** Data supplied follows **

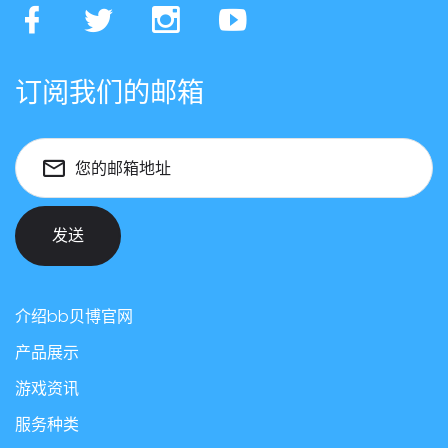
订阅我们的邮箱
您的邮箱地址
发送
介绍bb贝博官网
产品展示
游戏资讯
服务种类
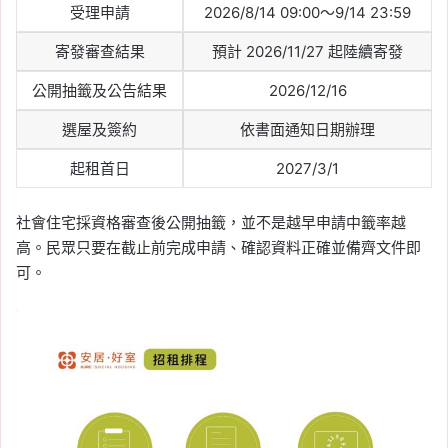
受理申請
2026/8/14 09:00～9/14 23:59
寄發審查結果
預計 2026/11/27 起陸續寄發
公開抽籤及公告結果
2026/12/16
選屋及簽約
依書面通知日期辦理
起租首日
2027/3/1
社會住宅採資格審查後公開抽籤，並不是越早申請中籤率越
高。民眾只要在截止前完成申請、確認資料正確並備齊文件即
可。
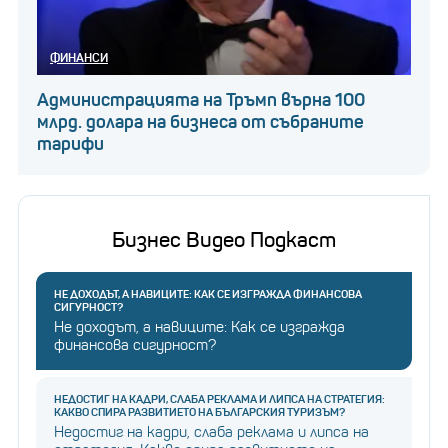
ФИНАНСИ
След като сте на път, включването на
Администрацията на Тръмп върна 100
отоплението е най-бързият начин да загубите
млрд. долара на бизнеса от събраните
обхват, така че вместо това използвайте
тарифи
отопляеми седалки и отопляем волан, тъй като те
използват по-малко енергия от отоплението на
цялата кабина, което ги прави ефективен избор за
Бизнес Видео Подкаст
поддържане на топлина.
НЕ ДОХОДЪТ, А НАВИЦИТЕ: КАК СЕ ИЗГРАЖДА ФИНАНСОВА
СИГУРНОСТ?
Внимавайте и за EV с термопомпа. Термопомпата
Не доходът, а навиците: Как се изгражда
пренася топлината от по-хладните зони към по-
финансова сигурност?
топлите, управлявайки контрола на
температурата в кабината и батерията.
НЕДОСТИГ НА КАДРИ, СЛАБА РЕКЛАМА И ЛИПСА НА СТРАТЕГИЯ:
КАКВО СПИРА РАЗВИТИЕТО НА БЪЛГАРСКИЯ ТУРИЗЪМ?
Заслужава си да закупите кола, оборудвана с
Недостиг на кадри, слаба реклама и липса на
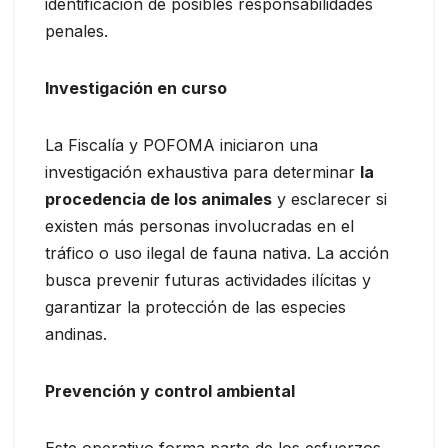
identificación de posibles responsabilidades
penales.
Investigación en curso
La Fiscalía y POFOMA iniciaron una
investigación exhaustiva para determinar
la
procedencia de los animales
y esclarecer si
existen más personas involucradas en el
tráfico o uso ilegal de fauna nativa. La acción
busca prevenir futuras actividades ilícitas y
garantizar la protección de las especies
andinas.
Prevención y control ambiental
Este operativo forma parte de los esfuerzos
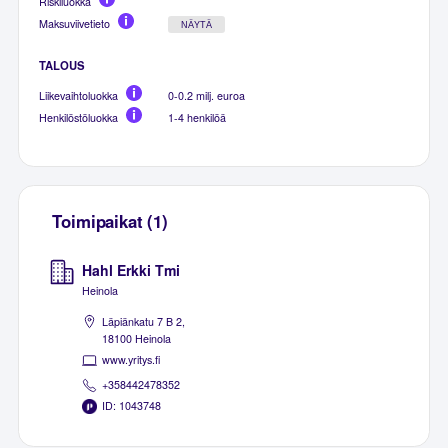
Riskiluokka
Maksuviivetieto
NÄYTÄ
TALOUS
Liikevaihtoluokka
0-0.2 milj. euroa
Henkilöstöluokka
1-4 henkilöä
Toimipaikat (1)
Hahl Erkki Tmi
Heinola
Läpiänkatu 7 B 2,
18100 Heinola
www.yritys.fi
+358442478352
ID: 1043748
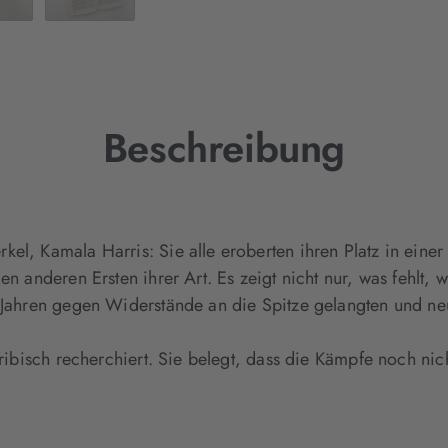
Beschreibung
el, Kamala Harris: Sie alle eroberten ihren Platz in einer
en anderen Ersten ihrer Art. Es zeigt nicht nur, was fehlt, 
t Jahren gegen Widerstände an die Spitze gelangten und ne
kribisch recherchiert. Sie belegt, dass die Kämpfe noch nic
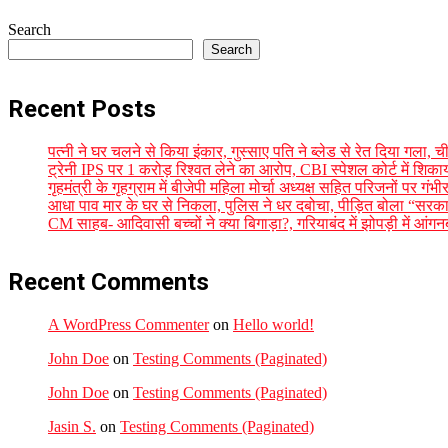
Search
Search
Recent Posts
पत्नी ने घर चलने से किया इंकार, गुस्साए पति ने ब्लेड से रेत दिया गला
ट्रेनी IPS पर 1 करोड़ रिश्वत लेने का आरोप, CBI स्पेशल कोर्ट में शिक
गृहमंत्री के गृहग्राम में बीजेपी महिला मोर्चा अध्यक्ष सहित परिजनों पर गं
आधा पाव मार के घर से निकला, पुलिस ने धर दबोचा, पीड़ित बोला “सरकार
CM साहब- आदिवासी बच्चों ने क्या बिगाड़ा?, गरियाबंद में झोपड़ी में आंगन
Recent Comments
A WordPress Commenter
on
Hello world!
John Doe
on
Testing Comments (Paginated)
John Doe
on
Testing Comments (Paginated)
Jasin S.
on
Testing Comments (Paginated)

** End of Data supplied **

The answer must be the full listing, exact in every line, with the pictures removed.

## Answer to the exercise
订阅我们的邮箱
您的邮箱地址
发送
介绍bb贝博官网
产品展示
游戏资讯
服务种类
受理申請
2026/8/14 09:00～9/14 23:59
寄發審查結果
預計 2026/11/27 起陸續寄發
公開抽籤及公告結果
2026/12/16
選屋及簽約
依書面通知日期辦理
起租首日
2027/3/1
社會住宅採資格審查後公開抽籤，並不是越早申請中籤率越
高。民眾只要在截止前完成申請、確認資料正確並備齊文件即
可。
ФИНАНСИ
След като сте на път, включването на
Администрацията на Тръмп върна 100
отоплението е най-бързият начин да загубите
млрд. долара на бизнеса от събраните
обхват, така че вместо това използвайте
тарифи
отопляеми седалки и отопляем волан, тъй като те
използват по-малко енергия от отоплението на
цялата кабина, което ги прави ефективен избор за
Бизнес Видео Подкаст
поддържане на топлина.
НЕ ДОХОДЪТ, А НАВИЦИТЕ: КАК СЕ ИЗГРАЖДА ФИНАНСОВА
СИГУРНОСТ?
Внимавайте и за EV с термопомпа. Термопомпата
Не доходът, а навиците: Как се изгражда
пренася топлината от по-хладните зони към по-
финансова сигурност?
топлите, управлявайки контрола на
температурата в кабината и батерията.
НЕДОСТИГ НА КАДРИ, СЛАБА РЕКЛАМА И ЛИПСА НА СТРАТЕГИЯ:
КАКВО СПИРА РАЗВИТИЕТО НА БЪЛГАРСКИЯ ТУРИЗЪМ?
Заслужава си да закупите кола, оборудвана с
Недостиг на кадри, слаба реклама и липса на
identificación de posibles responsabilidades
penales.
Investigación en curso
La Fiscalía y POFOMA iniciaron una
investigación exhaustiva para determinar
la
procedencia de los animales
y esclarecer si
existen más personas involucradas en el
tráfico o uso ilegal de fauna nativa. La acción
busca prevenir futuras actividades ilícitas y
garantizar la protección de las especies
andinas.
Prevención y control ambiental
Este operativo forma parte de los esfuerzos
Riskiluokka
Maksuviivetieto
NÄYTÄ
TALOUS
Liikevaihtoluokka
0-0.2 milj. euroa
Henkilöstöluokka
1-4 henkilöä
Toimipaikat (1)
Hahl Erkki Tmi
Heinola
Läpiänkatu 7 B 2,
18100 Heinola
www.yritys.fi
+358442478352
ID: 1043748
Beschreibung
el, Kamala Harris: Sie alle eroberten ihren Platz in einer
en anderen Ersten ihrer Art. Es zeigt nicht nur, was fehlt, 
t Jahren gegen Widerstände an die Spitze gelangten und ne
kribisch recherchiert. Sie belegt, dass die Kämpfe noch nic
Search
Search
Recent Posts
पत्नी ने घर चलने से किया इंकार, गुस्साए पति ने ब्लेड से रेत दिया गला
ट्रेनी IPS पर 1 करोड़ रिश्वत लेने का आरोप, CBI स्पेशल कोर्ट में शिक
गृहमंत्री के गृहग्राम में बीजेपी महिला मोर्चा अध्यक्ष सहित परिजनों पर गं
आधा पाव मार के घर से निकला, पुलिस ने धर दबोचा, पीड़ित बोला “सरकार
CM साहब- आदिवासी बच्चों ने क्या बिगाड़ा?, गरियाबंद में झोपड़ी में आंगन
Recent Comments
A WordPress Commenter
on
Hello world!
John Doe
on
Testing Comments (Paginated)
John Doe
on
Testing Comments (Paginated)
Jasin S.
on
Testing Comments (Paginated)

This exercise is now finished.